■ **Task statement**:
From the first line of the records through the line containing "(3,3'-diaminobenzidine) immunohistochemical staining", retype every line exactly and nothing else.

Dataset items:
*-*-*
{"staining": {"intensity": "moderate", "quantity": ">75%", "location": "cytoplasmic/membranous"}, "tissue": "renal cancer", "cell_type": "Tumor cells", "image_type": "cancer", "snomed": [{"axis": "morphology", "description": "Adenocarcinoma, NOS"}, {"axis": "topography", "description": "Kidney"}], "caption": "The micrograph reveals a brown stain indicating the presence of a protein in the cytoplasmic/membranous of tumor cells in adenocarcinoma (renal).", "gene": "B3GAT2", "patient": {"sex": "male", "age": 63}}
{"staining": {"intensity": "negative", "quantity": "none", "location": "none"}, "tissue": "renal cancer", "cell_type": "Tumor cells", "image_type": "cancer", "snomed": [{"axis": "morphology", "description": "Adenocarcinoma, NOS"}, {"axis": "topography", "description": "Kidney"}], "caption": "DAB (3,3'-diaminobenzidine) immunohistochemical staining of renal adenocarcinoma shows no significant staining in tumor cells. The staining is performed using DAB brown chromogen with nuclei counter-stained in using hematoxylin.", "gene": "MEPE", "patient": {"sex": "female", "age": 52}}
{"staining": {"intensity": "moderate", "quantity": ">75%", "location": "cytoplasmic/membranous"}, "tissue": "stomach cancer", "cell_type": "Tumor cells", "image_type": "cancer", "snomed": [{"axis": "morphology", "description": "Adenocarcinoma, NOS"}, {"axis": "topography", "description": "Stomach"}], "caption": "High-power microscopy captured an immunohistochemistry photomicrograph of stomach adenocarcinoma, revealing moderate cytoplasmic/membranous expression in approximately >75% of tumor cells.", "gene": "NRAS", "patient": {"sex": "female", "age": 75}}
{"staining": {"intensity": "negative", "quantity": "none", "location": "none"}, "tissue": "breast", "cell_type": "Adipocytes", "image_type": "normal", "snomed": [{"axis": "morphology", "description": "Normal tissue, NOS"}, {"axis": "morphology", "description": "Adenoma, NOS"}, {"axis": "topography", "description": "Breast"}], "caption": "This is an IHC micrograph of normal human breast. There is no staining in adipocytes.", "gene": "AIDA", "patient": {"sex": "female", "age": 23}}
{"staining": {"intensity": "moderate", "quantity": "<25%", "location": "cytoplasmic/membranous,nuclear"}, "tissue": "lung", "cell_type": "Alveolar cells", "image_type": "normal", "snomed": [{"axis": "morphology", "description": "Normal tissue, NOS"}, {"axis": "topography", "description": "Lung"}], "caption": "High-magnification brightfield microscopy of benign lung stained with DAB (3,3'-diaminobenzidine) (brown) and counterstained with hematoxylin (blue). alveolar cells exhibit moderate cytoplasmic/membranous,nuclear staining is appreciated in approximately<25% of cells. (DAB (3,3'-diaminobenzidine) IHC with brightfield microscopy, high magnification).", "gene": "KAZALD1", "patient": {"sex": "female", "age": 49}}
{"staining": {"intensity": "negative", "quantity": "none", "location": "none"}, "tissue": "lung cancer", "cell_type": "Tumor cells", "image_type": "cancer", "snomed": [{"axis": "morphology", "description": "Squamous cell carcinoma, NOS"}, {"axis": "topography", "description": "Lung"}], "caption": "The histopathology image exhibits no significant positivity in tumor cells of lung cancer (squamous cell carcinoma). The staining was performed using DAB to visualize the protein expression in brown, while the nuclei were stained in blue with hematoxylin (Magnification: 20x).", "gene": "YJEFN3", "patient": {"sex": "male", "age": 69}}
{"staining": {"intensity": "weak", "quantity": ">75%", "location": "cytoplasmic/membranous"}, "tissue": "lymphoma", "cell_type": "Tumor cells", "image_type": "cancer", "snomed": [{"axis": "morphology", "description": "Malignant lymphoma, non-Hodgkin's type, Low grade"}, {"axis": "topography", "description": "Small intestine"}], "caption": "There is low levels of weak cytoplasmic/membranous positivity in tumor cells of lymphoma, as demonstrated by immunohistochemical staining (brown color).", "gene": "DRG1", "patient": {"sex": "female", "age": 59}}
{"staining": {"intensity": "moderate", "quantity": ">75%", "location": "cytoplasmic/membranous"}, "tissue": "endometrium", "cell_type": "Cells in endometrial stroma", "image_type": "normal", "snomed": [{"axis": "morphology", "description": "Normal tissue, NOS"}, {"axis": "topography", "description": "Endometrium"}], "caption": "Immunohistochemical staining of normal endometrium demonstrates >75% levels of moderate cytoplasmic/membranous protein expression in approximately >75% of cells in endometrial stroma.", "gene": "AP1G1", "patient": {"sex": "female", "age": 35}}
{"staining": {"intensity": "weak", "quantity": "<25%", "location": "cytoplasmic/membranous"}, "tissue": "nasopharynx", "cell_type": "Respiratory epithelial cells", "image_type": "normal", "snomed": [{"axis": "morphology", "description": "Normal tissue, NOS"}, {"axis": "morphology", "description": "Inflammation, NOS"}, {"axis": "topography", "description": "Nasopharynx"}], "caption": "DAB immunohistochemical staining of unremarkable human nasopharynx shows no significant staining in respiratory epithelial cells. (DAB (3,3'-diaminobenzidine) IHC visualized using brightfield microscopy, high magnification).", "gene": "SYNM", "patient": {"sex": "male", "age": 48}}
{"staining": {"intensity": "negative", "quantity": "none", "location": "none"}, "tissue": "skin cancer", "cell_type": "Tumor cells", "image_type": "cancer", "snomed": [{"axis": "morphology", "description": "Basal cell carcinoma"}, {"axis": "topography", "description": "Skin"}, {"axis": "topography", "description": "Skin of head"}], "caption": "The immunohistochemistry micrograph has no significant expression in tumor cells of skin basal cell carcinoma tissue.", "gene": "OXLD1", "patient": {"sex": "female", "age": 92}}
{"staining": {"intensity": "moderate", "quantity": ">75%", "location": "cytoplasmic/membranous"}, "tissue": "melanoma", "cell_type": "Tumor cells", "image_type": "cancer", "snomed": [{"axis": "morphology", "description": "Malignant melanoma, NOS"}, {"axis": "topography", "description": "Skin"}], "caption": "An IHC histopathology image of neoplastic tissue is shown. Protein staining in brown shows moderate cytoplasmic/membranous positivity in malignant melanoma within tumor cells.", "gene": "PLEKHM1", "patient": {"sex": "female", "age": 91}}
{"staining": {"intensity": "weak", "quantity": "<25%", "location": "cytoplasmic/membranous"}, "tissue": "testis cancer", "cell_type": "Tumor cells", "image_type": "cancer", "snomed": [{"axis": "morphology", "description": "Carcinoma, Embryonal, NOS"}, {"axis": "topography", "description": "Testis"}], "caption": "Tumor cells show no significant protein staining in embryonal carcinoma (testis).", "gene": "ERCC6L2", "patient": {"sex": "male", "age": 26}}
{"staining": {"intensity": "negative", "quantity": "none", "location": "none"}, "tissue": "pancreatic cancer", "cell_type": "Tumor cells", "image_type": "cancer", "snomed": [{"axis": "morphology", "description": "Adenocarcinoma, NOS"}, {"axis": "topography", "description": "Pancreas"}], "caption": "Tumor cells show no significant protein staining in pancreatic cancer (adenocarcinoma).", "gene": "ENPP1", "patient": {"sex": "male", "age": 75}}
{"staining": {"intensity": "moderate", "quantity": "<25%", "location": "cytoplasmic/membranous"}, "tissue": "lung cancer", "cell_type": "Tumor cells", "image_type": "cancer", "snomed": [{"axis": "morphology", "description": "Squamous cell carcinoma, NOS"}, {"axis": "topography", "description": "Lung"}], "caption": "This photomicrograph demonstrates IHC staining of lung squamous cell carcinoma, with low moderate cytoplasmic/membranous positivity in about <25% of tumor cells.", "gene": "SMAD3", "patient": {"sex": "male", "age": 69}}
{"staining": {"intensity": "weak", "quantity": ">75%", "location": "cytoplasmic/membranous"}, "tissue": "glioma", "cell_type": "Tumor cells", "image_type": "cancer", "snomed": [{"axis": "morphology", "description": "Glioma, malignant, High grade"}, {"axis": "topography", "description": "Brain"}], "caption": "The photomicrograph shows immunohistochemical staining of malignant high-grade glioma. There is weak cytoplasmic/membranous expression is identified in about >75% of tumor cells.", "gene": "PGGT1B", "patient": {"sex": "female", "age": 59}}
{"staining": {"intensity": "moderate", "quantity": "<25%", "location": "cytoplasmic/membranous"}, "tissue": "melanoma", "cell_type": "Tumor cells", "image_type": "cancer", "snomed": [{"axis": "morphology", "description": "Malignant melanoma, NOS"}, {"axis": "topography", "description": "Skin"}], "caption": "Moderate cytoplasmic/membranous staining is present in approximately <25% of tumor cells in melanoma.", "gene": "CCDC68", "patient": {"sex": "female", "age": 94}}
*-*-*
■ **The answer**:
{"staining": {"intensity": "moderate", "quantity": ">75%", "location": "cytoplasmic/membranous"}, "tissue": "renal cancer", "cell_type": "Tumor cells", "image_type": "cancer", "snomed": [{"axis": "morphology", "description": "Adenocarcinoma, NOS"}, {"axis": "topography", "description": "Kidney"}], "caption": "The micrograph reveals a brown stain indicating the presence of a protein in the cytoplasmic/membranous of tumor cells in adenocarcinoma (renal).", "gene": "B3GAT2", "patient": {"sex": "male", "age": 63}}
{"staining": {"intensity": "negative", "quantity": "none", "location": "none"}, "tissue": "renal cancer", "cell_type": "Tumor cells", "image_type": "cancer", "snomed": [{"axis": "morphology", "description": "Adenocarcinoma, NOS"}, {"axis": "topography", "description": "Kidney"}], "caption": "DAB (3,3'-diaminobenzidine) immunohistochemical staining of renal adenocarcinoma shows no significant staining in tumor cells. The staining is performed using DAB brown chromogen with nuclei counter-stained in using hematoxylin.", "gene": "MEPE", "patient": {"sex": "female", "age": 52}}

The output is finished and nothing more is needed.